SciK-Health: an open-data dashboard for the multidimensional evaluation of Italian academic health science centers
摘要
Academic Health Science Centers (AHSCs) integrate research, education, and clinical care within complex organizational settings, making performance assessment inherently multidimensional. Traditional evaluation approaches based on single-source bibliometric data provide only a partial representation of this complexity, failing to capture the full translational spectrum from basic research to clinical application and societal impact. This paper presents SciK-Health, an integrated knowledge management platform designed to transform heterogeneous research data into actionable insights for multiple stakeholders. The platform addresses three key challenges: fragmentation across data sources, institutional heterogeneity requiring standardized metrics, and differentiated user needs. Methodologically, it implements a transparent three-stage workflow integrating OpenAlex (publications), Dimensions (clinical trials, patents, grants, datasets), and Altmetric (social impact), using Research Organization Registry identifiers and DOI-based cross-linking. The system operationalizes over 140 standardized indicators across five dimensions: bibliometric impact, social engagement, industrial innovation, clinical research activity, and competitive funding success.
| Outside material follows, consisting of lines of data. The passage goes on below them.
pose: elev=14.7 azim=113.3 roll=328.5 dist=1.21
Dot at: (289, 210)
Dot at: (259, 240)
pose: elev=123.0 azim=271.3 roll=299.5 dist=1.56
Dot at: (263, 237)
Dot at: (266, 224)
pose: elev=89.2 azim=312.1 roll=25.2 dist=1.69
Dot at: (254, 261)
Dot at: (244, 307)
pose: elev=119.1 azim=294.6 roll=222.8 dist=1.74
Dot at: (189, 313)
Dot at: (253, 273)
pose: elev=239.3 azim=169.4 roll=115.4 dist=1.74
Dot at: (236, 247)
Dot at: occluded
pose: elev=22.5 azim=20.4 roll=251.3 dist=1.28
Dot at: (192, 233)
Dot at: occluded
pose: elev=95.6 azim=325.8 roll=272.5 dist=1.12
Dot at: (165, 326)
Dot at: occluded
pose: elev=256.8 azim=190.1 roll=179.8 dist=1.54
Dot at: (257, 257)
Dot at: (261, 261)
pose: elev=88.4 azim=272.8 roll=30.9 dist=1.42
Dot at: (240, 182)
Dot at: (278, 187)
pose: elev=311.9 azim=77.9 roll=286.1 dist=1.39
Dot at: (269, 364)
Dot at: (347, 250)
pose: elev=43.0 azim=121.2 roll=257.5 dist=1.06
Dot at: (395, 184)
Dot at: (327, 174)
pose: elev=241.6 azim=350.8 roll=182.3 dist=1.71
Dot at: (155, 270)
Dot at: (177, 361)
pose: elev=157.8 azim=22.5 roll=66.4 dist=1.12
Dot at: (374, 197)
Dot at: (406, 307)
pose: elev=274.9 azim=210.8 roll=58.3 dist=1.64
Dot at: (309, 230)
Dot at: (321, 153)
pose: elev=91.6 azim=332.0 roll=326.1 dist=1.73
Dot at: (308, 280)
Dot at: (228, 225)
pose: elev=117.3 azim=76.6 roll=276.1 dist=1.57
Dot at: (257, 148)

Applied to 49 Italian public AHSCs, SciK-Health adopts a user-centered design serving distinct audiences: citizens accessing institutional expertise, clinical managers supporting strategic monitoring, and policy makers conducting portfolio-level analyses. Empirical results highlight substantial institutional heterogeneity and show that single-source bibliometric approaches provide a systematically incomplete assessment of performance. Relative to existing platforms (SciVal, InCites, CWTS Leiden Open Edition), SciK-Health contributes a fully open-data infrastructure, multi-output integration, and a citizen-oriented LLM-assisted search interface. While the methodological framework is transferable, cross-national application requires substantial adaptation of data sources, institutional taxonomies, and indicator systems.